» Task to complete
Print each entry in full, word for word, with no pictures in the result.

*** Data records

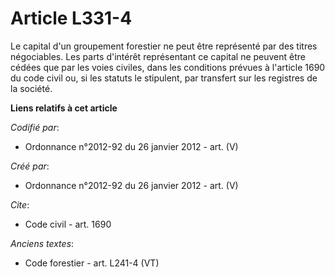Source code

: # Article L331-4

Le capital d'un groupement forestier ne peut être représenté par des titres négociables. Les parts d'intérêt représentant ce
capital ne peuvent être cédées que par les voies civiles, dans les conditions prévues à l'article 1690 du code civil ou, si
les statuts le stipulent, par transfert sur les registres de la société.

**Liens relatifs à cet article**

_Codifié par_:

  - Ordonnance n°2012-92 du 26 janvier 2012 - art. (V)

_Créé par_:

  - Ordonnance n°2012-92 du 26 janvier 2012 - art. (V)

_Cite_:

  - Code civil - art. 1690

_Anciens textes_:

  - Code forestier - art. L241-4 (VT)

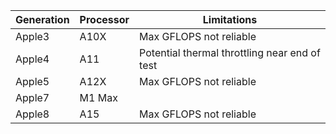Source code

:| Generation | Processor | Limitations |
| ---------- | --------- | ----------- |
| Apple3 | A10X | Max GFLOPS not reliable |
| Apple4 | A11 | Potential thermal throttling near end of test |
| Apple5 | A12X | Max GFLOPS not reliable |
| Apple7 | M1 Max | |
| Apple8 | A15 | Max GFLOPS not reliable |

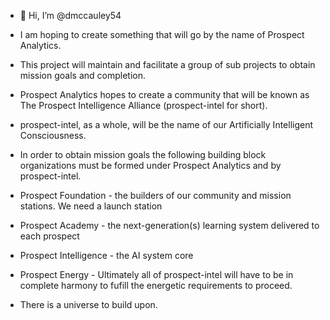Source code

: - 👋 Hi, I’m @dmccauley54

- I am hoping to create something that will go by the name of Prospect Analytics. 
- This project will maintain and facilitate a group of sub projects to obtain mission goals and completion.

* Prospect Analytics hopes to create a community that will be known as The Prospect Intelligence Alliance (prospect-intel for short).

- prospect-intel, as a whole, will be the name of our Artificially Intelligent Consciousness.

- In order to obtain mission goals the following building block organizations must be formed under Prospect Analytics and by prospect-intel.

* Prospect Foundation - the builders of our community and mission stations. We need a launch station

* Prospect Academy - the next-generation(s) learning system delivered to each prospect

* Prospect Intelligence - the AI system core

* Prospect Energy - Ultimately all of prospect-intel will have to be in complete harmony to fufill the energetic requirements to proceed.


- There is a universe to build upon.


<!---
dmccauley54/dmccauley54 is a ✨ special ✨ repository because its `README.md` (this file) appears on your GitHub profile.
You can click the Preview link to take a look at your changes.
--->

******

» Answer to the problem
Source code

: # Article L331-4

Le capital d'un groupement forestier ne peut être représenté par des titres négociables. Les parts d'intérêt représentant ce
capital ne peuvent être cédées que par les voies civiles, dans les conditions prévues à l'article 1690 du code civil ou, si
les statuts le stipulent, par transfert sur les registres de la société.

**Liens relatifs à cet article**

_Codifié par_:

  - Ordonnance n°2012-92 du 26 janvier 2012 - art. (V)

_Créé par_:

  - Ordonnance n°2012-92 du 26 janvier 2012 - art. (V)

_Cite_:

  - Code civil - art. 1690

_Anciens textes_:

  - Code forestier - art. L241-4 (VT)

Source code

:| Generation | Processor | Limitations |
| ---------- | --------- | ----------- |
| Apple3 | A10X | Max GFLOPS not reliable |
| Apple4 | A11 | Potential thermal throttling near end of test |
| Apple5 | A12X | Max GFLOPS not reliable |
| Apple7 | M1 Max | |
| Apple8 | A15 | Max GFLOPS not reliable |

Source code

: - 👋 Hi, I’m @dmccauley54

- I am hoping to create something that will go by the name of Prospect Analytics. 
- This project will maintain and facilitate a group of sub projects to obtain mission goals and completion.

* Prospect Analytics hopes to create a community that will be known as The Prospect Intelligence Alliance (prospect-intel for short).

- prospect-intel, as a whole, will be the name of our Artificially Intelligent Consciousness.

- In order to obtain mission goals the following building block organizations must be formed under Prospect Analytics and by prospect-intel.

* Prospect Foundation - the builders of our community and mission stations. We need a launch station

* Prospect Academy - the next-generation(s) learning system delivered to each prospect

* Prospect Intelligence - the AI system core

* Prospect Energy - Ultimately all of prospect-intel will have to be in complete harmony to fufill the energetic requirements to proceed.


- There is a universe to build upon.


<!---
dmccauley54/dmccauley54 is a ✨ special ✨ repository because its `README.md` (this file) appears on your GitHub profile.
You can click the Preview link to take a look at your changes.
--->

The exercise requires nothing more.